Data items
*-*-*
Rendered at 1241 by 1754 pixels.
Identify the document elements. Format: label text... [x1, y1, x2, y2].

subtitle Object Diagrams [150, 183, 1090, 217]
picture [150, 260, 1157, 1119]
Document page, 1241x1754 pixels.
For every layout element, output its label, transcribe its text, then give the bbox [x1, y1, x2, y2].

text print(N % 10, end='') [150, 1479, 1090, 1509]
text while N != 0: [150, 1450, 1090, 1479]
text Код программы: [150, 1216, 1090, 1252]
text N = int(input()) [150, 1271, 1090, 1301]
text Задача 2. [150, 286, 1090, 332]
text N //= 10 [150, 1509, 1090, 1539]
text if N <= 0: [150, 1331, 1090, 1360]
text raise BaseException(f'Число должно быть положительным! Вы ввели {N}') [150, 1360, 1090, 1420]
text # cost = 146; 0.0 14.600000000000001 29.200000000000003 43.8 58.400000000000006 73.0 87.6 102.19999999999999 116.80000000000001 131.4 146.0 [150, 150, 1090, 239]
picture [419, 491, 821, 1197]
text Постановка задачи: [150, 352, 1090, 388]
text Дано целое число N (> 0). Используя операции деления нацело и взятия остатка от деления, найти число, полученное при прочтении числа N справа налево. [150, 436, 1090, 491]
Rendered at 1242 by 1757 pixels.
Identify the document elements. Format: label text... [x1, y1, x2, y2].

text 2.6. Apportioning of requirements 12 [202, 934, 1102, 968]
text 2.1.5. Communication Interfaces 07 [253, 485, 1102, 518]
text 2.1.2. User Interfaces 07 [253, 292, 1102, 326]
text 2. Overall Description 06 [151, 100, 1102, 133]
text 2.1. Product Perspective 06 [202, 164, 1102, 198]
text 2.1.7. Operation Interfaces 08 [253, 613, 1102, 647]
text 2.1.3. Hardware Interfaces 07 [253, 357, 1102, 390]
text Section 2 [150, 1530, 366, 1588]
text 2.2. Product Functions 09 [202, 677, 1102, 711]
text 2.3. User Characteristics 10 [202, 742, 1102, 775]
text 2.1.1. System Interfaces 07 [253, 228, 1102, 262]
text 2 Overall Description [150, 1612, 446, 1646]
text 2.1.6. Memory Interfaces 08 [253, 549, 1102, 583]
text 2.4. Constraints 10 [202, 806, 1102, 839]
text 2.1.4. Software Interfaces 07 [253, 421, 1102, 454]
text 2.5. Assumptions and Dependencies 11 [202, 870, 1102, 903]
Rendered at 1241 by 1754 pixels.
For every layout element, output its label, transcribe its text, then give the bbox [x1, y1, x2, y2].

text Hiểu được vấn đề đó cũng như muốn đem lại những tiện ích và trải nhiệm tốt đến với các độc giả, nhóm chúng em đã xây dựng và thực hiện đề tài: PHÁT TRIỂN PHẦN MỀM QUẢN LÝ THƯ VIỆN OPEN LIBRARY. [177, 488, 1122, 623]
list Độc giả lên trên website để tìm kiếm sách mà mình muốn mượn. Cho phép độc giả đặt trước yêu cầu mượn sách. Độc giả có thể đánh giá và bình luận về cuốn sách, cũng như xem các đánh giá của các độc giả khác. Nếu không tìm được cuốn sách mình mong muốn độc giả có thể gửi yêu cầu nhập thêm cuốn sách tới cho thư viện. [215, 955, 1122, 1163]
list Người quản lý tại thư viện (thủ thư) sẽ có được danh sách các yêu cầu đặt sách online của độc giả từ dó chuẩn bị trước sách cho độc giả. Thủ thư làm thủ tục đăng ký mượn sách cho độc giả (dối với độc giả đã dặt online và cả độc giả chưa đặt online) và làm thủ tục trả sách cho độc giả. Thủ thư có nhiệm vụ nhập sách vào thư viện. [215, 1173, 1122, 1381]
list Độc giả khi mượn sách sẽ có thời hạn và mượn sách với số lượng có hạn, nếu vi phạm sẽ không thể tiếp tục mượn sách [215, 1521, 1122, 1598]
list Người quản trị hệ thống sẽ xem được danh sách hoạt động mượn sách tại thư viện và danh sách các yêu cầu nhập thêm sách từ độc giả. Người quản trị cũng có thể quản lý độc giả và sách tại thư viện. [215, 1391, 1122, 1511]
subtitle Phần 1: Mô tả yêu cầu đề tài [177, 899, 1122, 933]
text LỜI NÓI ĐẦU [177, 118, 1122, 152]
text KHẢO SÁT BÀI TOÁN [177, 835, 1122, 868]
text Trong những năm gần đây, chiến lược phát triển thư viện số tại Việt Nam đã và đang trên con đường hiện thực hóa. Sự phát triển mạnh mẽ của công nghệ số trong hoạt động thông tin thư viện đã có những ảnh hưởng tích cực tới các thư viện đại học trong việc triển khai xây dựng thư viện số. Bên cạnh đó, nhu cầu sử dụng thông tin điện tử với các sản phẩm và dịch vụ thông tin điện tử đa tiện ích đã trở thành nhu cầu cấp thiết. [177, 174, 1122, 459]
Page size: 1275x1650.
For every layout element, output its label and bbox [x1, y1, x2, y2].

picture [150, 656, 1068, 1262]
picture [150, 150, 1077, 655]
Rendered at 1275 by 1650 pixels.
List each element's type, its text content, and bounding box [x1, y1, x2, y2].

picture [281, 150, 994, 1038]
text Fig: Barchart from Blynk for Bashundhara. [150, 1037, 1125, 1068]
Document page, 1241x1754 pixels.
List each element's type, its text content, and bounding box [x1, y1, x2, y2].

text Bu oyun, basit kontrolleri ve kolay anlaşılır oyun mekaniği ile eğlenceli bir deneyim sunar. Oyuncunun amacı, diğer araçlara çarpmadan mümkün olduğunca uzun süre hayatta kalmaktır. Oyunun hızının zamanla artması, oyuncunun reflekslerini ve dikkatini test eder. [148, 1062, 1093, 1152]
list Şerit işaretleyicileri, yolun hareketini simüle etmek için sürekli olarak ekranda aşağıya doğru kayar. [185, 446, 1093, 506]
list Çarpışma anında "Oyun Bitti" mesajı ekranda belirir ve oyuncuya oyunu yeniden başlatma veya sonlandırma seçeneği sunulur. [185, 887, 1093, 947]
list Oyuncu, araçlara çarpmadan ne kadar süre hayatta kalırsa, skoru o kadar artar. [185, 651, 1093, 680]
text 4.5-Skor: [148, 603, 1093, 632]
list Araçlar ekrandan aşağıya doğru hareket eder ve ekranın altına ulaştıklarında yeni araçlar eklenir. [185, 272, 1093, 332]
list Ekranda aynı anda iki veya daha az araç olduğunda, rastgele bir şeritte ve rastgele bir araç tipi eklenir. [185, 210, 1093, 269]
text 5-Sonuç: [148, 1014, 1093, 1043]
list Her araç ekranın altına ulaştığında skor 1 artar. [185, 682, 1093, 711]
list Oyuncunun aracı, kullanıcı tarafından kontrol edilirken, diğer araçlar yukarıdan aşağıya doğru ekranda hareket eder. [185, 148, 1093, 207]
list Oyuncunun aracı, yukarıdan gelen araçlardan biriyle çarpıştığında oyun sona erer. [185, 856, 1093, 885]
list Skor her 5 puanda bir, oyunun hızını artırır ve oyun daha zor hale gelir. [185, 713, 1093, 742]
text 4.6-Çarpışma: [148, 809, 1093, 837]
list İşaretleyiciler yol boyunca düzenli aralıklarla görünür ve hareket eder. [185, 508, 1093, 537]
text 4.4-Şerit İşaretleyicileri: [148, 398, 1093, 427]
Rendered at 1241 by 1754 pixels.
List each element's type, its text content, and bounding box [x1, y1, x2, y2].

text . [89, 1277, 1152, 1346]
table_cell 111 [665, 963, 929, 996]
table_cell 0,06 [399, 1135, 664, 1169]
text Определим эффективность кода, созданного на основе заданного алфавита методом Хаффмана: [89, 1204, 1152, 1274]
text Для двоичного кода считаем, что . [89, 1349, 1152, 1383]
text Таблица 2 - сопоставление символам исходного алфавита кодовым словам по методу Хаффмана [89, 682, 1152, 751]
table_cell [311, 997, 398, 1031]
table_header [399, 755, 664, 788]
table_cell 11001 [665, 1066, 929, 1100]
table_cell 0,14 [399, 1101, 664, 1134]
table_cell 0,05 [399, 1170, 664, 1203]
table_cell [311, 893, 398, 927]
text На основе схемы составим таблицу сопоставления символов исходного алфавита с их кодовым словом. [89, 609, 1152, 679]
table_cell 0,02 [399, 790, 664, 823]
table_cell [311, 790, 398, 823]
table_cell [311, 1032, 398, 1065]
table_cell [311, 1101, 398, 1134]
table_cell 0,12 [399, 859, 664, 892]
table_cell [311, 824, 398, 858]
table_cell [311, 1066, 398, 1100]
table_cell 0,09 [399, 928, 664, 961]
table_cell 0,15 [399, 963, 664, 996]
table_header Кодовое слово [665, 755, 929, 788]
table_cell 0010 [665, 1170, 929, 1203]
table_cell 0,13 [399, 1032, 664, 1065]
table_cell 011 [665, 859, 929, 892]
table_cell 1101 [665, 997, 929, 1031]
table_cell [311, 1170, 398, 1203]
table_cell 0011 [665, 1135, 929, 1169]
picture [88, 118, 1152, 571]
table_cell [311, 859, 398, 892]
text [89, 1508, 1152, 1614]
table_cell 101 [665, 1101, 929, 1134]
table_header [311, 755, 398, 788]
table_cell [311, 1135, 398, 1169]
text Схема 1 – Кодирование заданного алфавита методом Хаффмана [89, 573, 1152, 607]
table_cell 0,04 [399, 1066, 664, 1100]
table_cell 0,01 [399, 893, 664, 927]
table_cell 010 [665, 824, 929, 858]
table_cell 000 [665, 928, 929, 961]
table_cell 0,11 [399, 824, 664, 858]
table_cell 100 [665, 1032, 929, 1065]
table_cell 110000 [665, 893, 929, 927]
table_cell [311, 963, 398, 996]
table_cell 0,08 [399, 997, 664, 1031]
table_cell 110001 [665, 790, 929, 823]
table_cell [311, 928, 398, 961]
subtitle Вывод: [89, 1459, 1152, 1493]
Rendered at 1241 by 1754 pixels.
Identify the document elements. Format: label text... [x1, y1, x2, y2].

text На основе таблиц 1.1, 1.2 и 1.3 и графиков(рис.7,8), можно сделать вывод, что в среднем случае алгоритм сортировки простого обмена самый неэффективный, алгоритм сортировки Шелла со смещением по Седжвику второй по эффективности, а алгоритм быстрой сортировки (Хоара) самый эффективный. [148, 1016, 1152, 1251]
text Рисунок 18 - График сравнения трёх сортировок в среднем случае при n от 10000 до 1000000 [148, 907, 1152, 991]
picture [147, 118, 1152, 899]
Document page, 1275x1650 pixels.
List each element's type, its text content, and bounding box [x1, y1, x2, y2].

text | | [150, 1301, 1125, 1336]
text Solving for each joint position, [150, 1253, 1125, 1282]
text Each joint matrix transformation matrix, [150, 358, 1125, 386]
*-*-*
The problem >> Using the entries above, give the number of lines that include "picture", with no added words.

Solution to the exercise >> 7